Reece is known for making works that deal with issues surrounding settler colonialism and its consequences on Indigenous peoples, especially women. Often these works unsettle and challenge their audiences. She also closely aligns herself and her artistic practice with the figure of the “sacred clown”, a Hopi Indian figure who teaches lessons in uncouth ways. She bases her work on trickster figures such as Coyote and Raven, who is seen as both a prankster, but also as wise. For example, in her performance, Raven on the Colonial Fleet (2010), she “wears a corset, skirt and blanket designed with reference to traditional Northwest Coast Aboriginal Art and a feathered headdress referencing the Plains cultures.” Reece uses such regalia to make a political statement and to overturn Indigenous gender roles, for example by wearing a headdress that is usually reserved for men. Images of grenades, arms, and mythological figures cover her clothing to represent her as a “fe/male warrior” and as a mythological figure, like Raven, coming to help fight against colonial violence. In 2010, she also performed this piece at the 17th Biennale in Sydney, Australia. As well, in a 2008 performance for the National Museum of the American Indian based on an episode of the television show, Moesha, she dressed up as a nurse and asked the audience, "Does anyone want to share any feelings you have about being a colonizer?" She proceeded to have another artist bring out a bucket of red paint in which he begins to paint “one of Columbus's ships on a large board as Reece speaks about sexual fetishes, fear of government and the inaccurate portrayal of Indians on television.” Reece saw this “as a metaphor for white people taking the blood of her people and painting their own history of them.” One song in her album Sweetgrass and Honey was created to honor carvers like her father and the Nuu-chah-nulth carver John T. Williams in Seattle that was shot by a police officer.

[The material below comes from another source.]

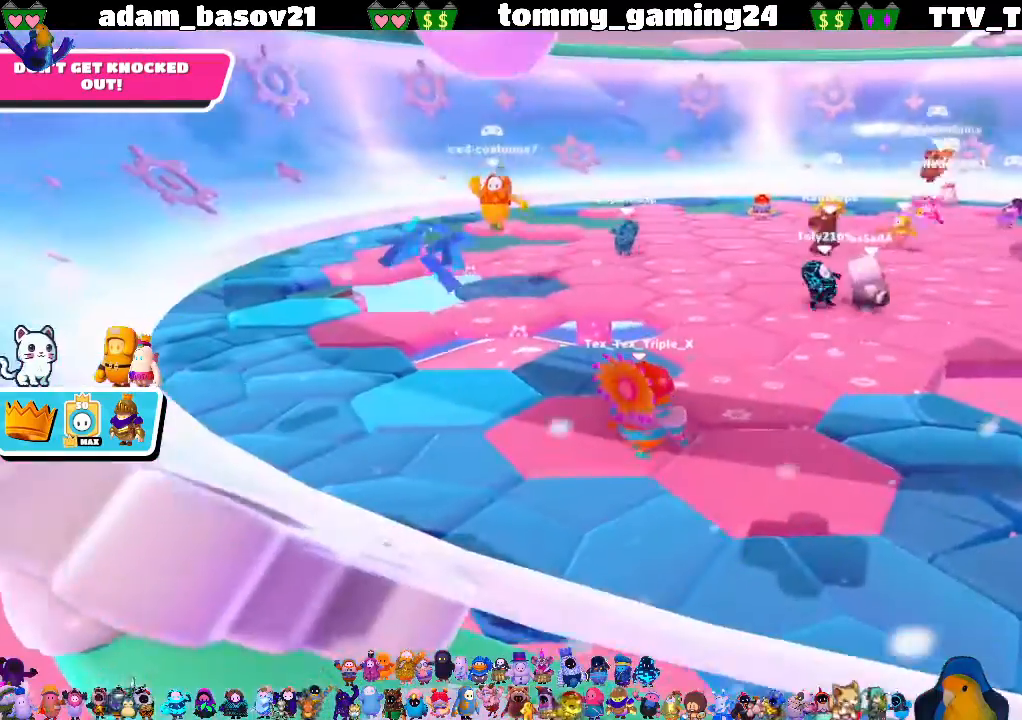
{"buttons": [], "left_stick": "center", "right_stick": "center", "events": [[67, "left_stick", "center"]]}
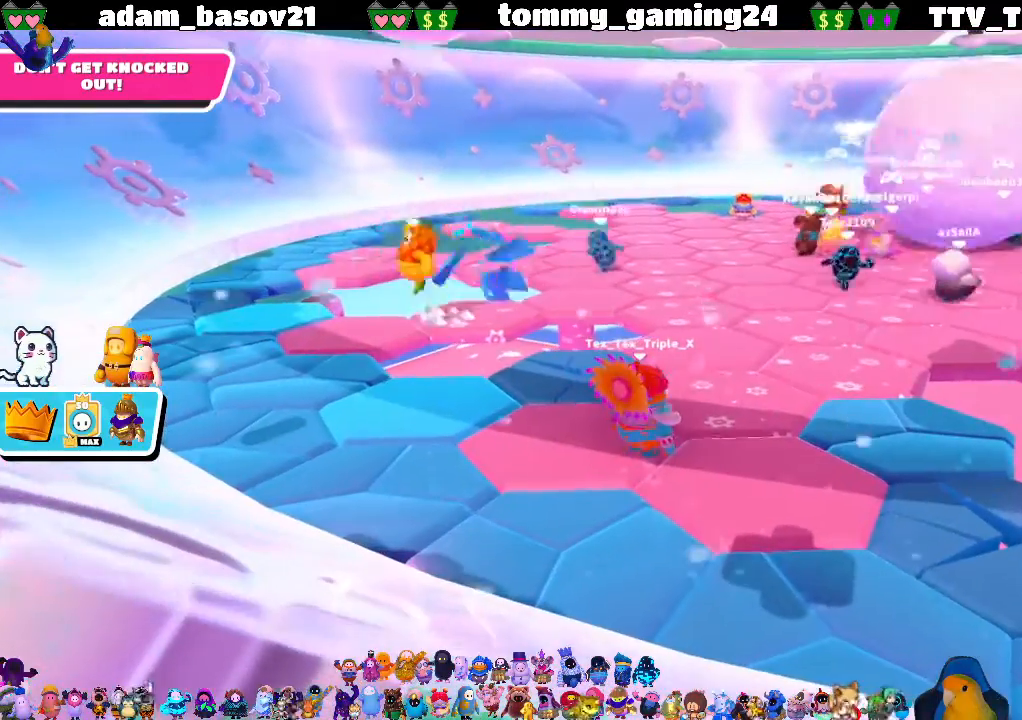
{"buttons": [], "left_stick": "center", "right_stick": "center", "events": []}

On these issues, her work also deals with the act of caring and reconciliation. Such themes can be seen in her work Touch Me (2013), a video work made specifically for the 2013 exhibition, Witnesses: Art and Canada’s Indian Residential Schools. The fourteen minute video consists of Reece bathing Ukrainian-Canadian artist Sandra Semchuk. In the video, Reece washes Semchuk with a soap and cloth. Semchuk begins to tear up as Reece says “It’s okay, it’s okay.” The film is influenced by her distant relationship with her parents, who were both Canadian Residential School survivors. The film is meant to be an act of reconnection between mother and daughter, child and elder, “wanting to create a space in which touch, intimacy, and connection were animated, as well as a desire to perform a nurturing and loving act of bathing an elder inspired Reece to create this performance.” She also starred in a prominent role in the short film Savage (2009) about residential schools, along with Ta’kaiya Blaney, Doug Blamey, and Jennifer Jackson. The video won several awards including 2010 Genie award for Best Short Film, a Golden Sheaf Award for Best Multicultural Film, the ReelWorld Outstanding Canadian Short Film, and the Leo Awards for Best Actress and Best Editing. Recently, she has also made adult-sized moss bags, similar to swaddle bags meant to carry babies. They are meant to symbolize the care that families and communities give to new members and they are also a reminder that we always need care in our lives.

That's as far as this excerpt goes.